A smile found him, maybe the first he’d felt in hours. “I appreciate that too.”

“You love music,” she said, nodding to the art again.

“I do.”

“And you play piano, right?”

She couldn’t possibly know that, so Claire must have mentioned it at some point. Which was…odd. He’d never imagined her telling them anything but how untrustworthy he was. “Piano, violin, a little guitar.”

“Okay, I’m officially impressed. Do you have a favorite? I mean, does one speak more to you, or however that works? I’m not a musician, so I’m probably saying it wrong.”
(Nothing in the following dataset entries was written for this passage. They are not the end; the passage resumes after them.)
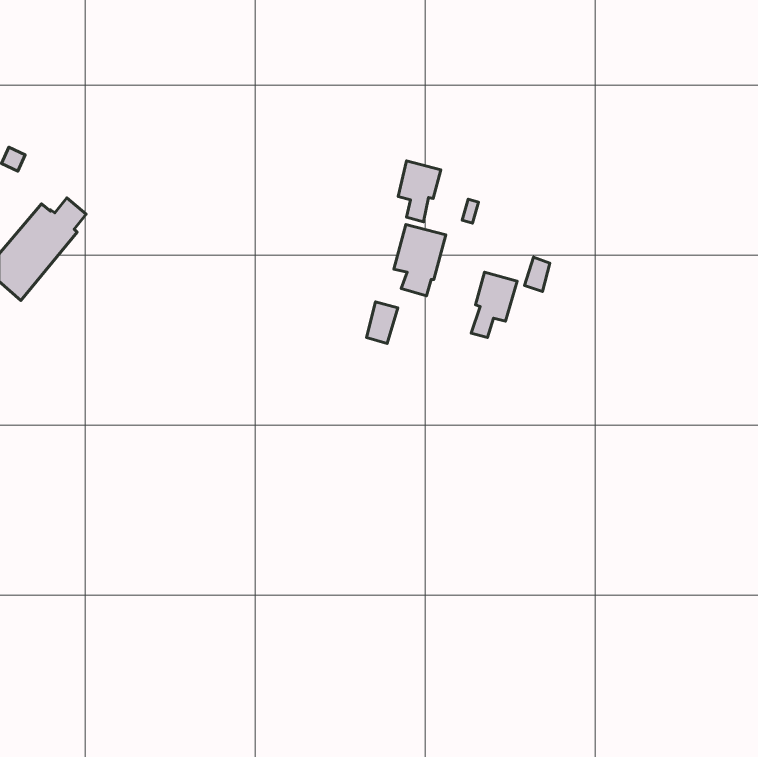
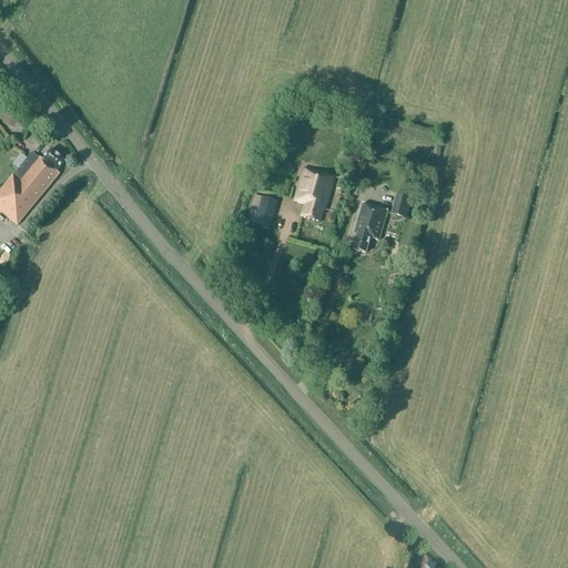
building: [398,161,441,222] -> none
building: [366,302,398,343] -> [253,196,276,227]

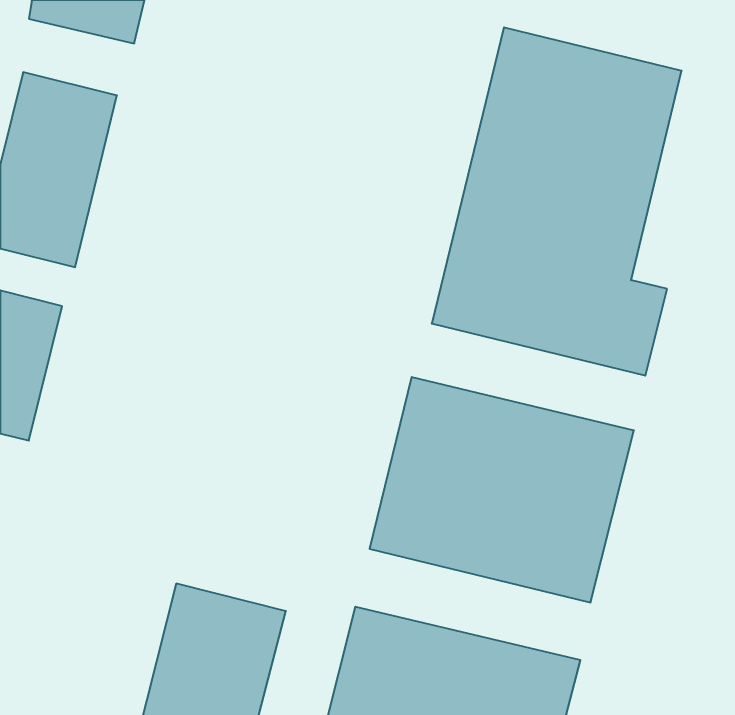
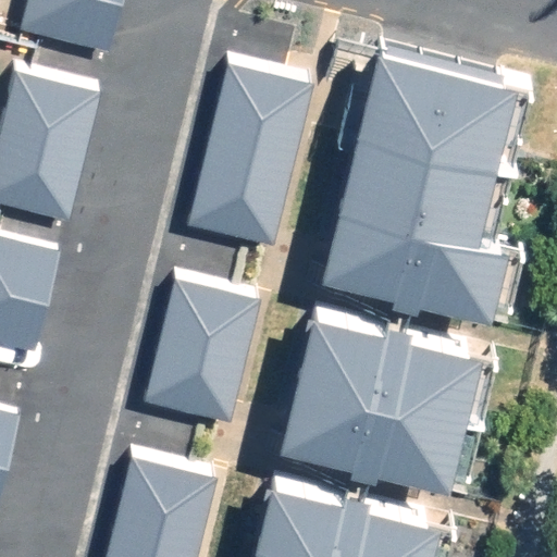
building: none -> [195,65,310,245]
building: none -> [147,280,261,423]

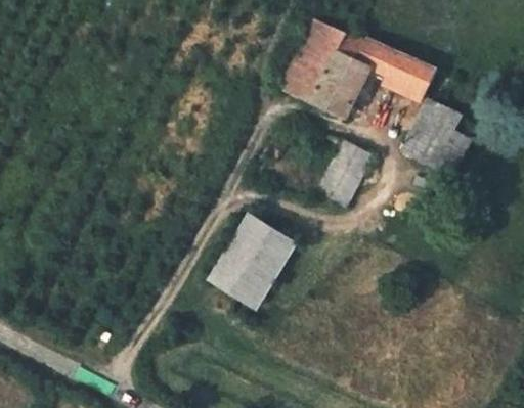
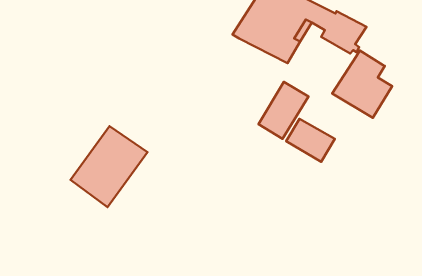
building: none -> [286,119,335,162]
building: [209,213,298,309] -> [71,126,147,207]

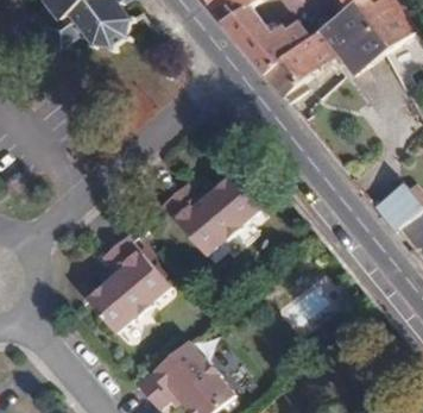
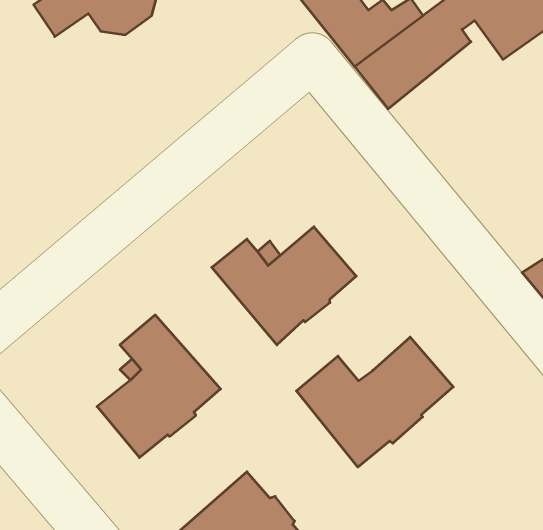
building: none -> [296,337,453,467]

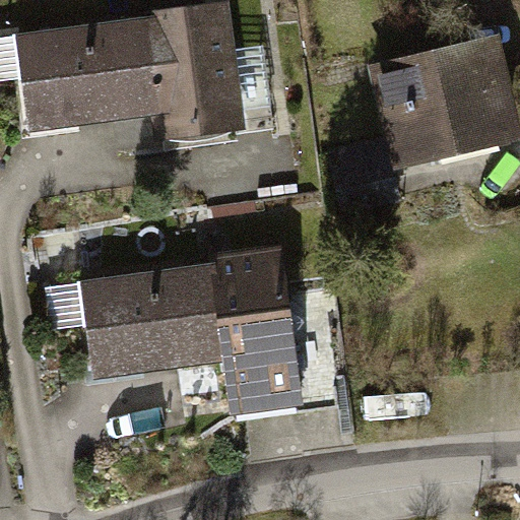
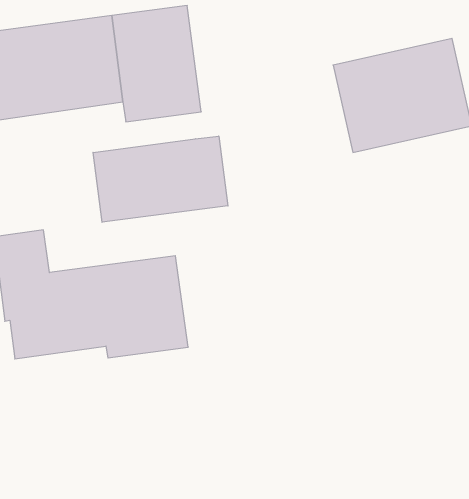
building: none -> [93,136,228,222]
building: [215,255,306,396] -> none

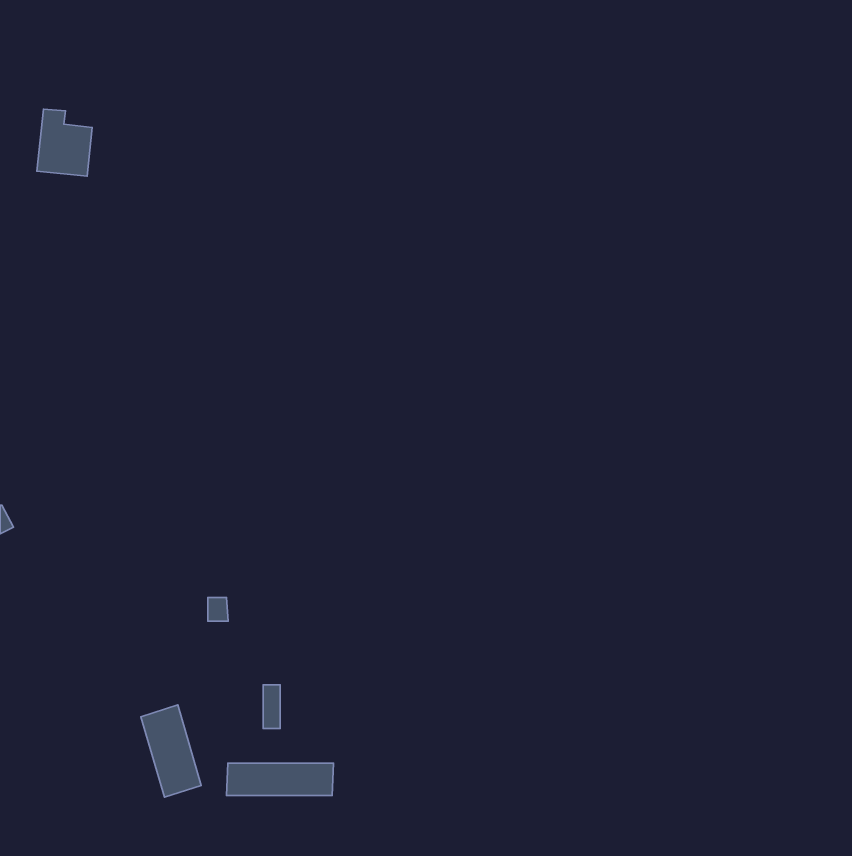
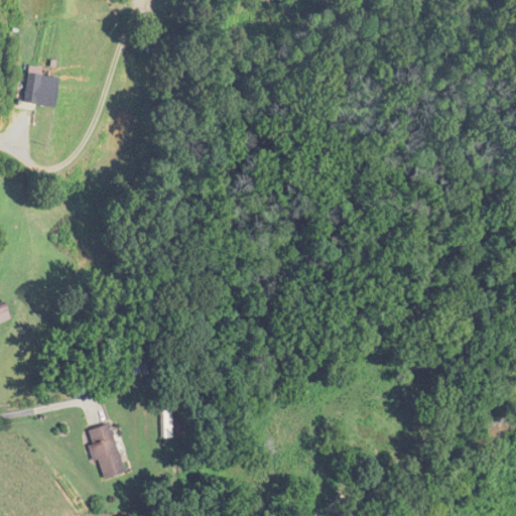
building: [227,763,333,796] -> none

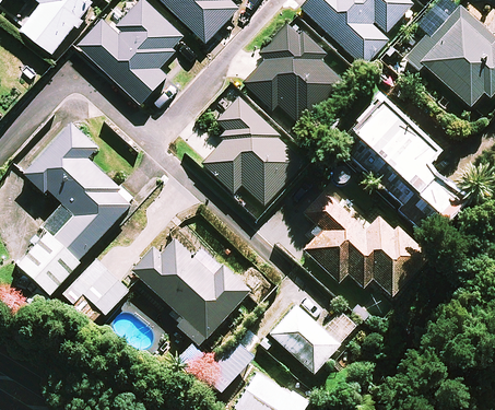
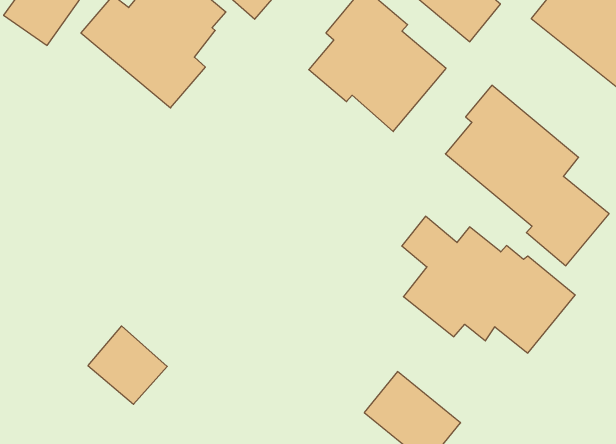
building: [202,87,307,206] -> none
building: [16,122,133,294] -> none
building: [131,239,249,345] -> none

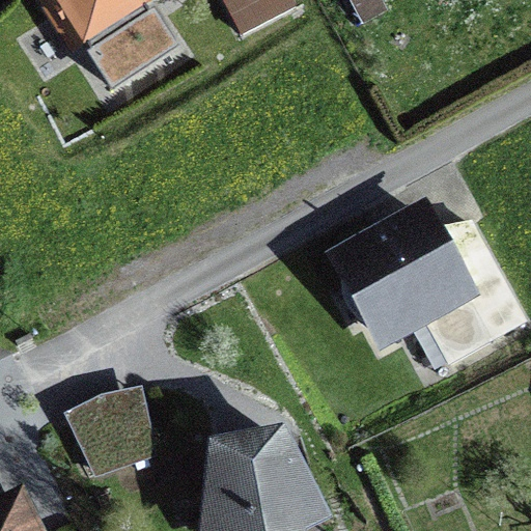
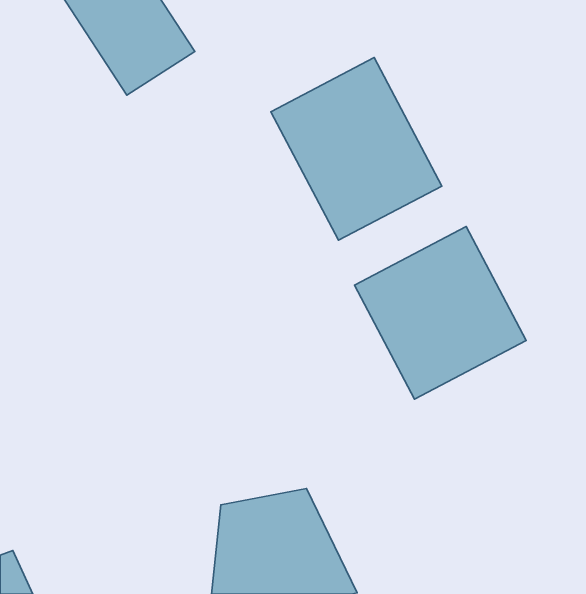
building: none -> [271,58,442,240]
building: [66,387,150,474] -> none

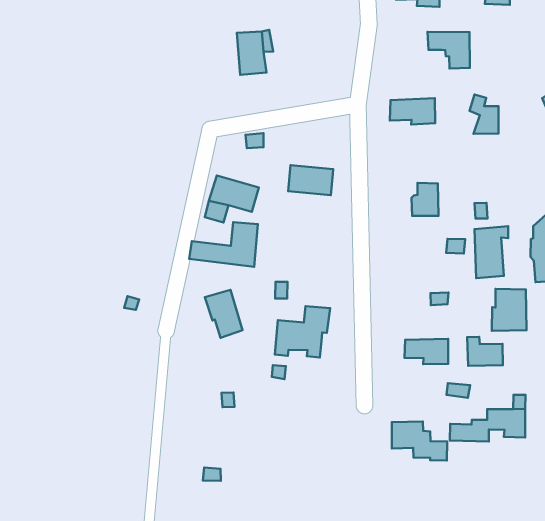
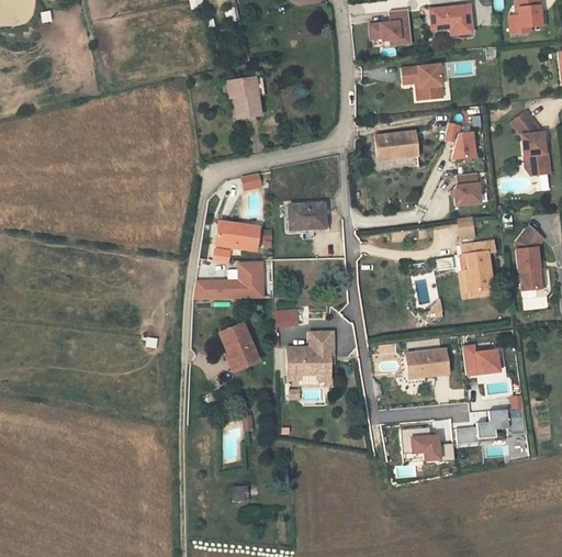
building: [411,183,438,216] -> [454,174,481,205]
building: [492,289,526,331] -> none

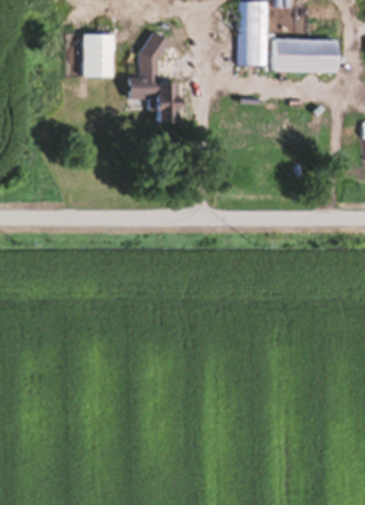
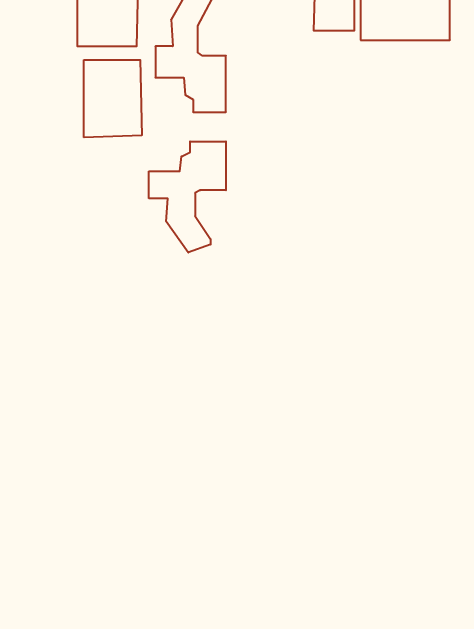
building: none -> [84,60,142,137]
building: none -> [149,141,226,253]

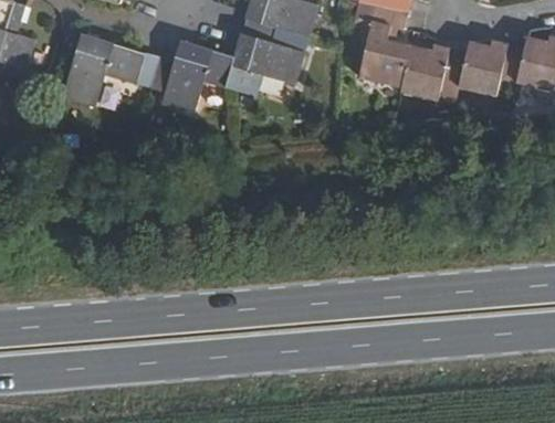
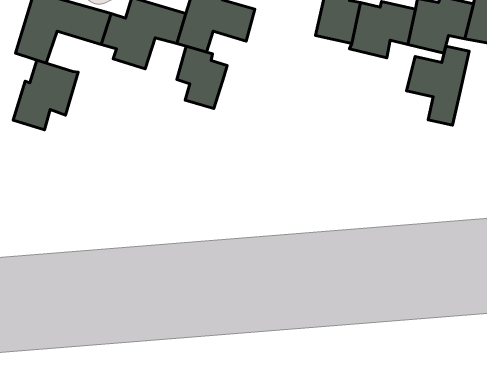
building: none -> [407,46,469,125]
building: none -> [177,46,227,109]
building: none -> [13,60,78,130]

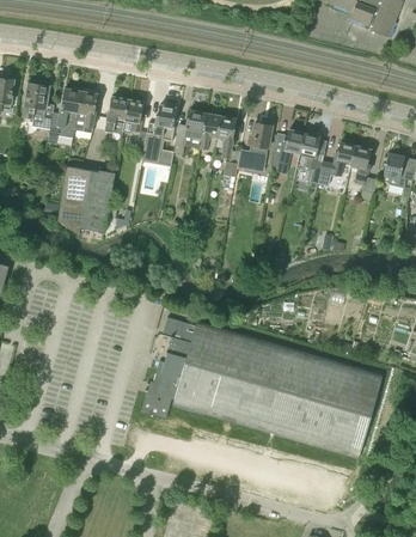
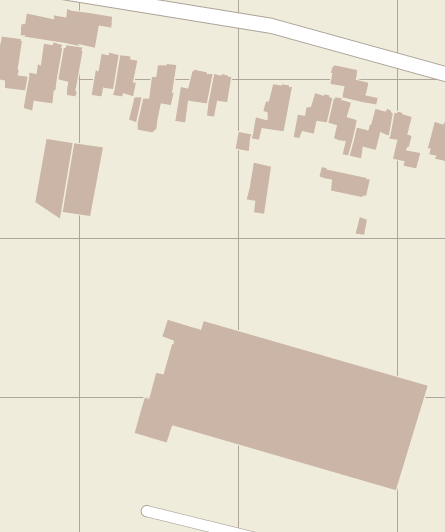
building: none -> [20,8,112,48]
building: none -> [330,64,378,105]
building: [215,116,237,159] -> [246,162,272,214]
building: none -> [319,167,370,198]

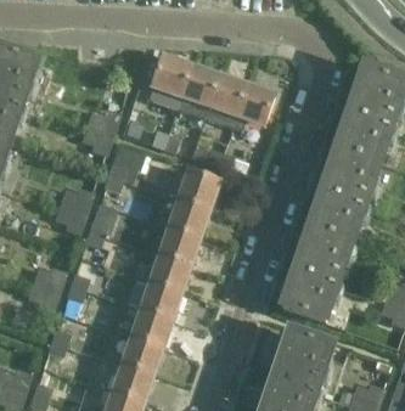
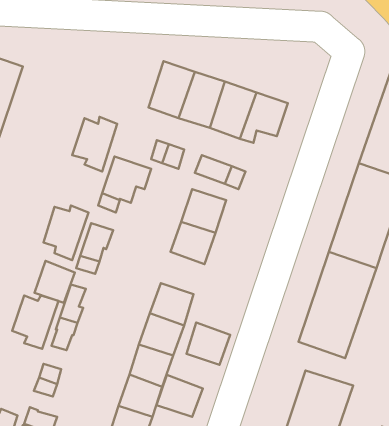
building: [159,227,198,265] -> [187,323,230,365]
building: none -> [35,261,75,303]
building: none -> [156,375,203,417]

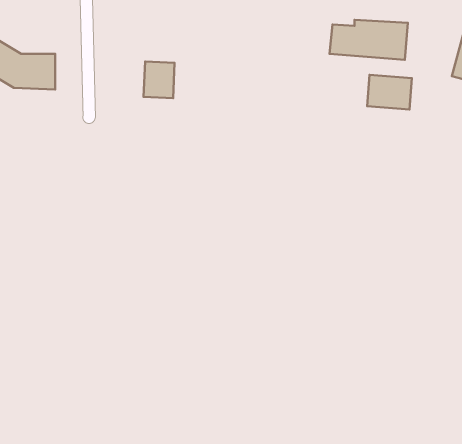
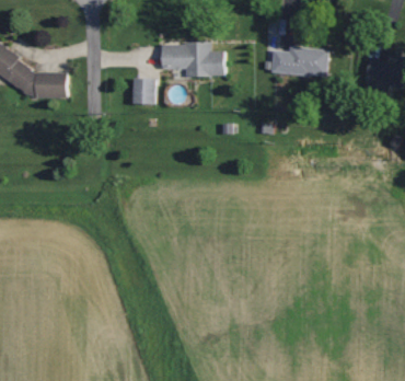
building: none -> [162,42,223,76]
building: [367,75,412,110] -> none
His eyes settled on another repurposed violin, the neck turned into a tree trunk, the body painted to resemble deep spreading roots, and the strings woven up around the pegbox in an impressionistic cluster of leaves and flowers.

“I started with piano as a kid, and it’s still my main voice,” he said, surprised to be telling her, then not surprised at all. Empaths were nearly impossible to stonewall. “It’s the one I choose most often for composing.”

“So you’re also a songwriter.”

He smiled. “Strictly a composer. I don’t do lyrics. What about you? If not music, what’s your preferred art form?”

“I’m not like you and Leslie, all traditionally creative. But I’m a licensed stylist, and I’ve redeemed some disasters and taught many a woman how to nurture her hair. And I love events where everybody comes in to get their best look—chignon, beehive, fishtail braid or braid out—you name it, I can do it.”

“Well, for the record, in my book, what you just described is absolutely art.”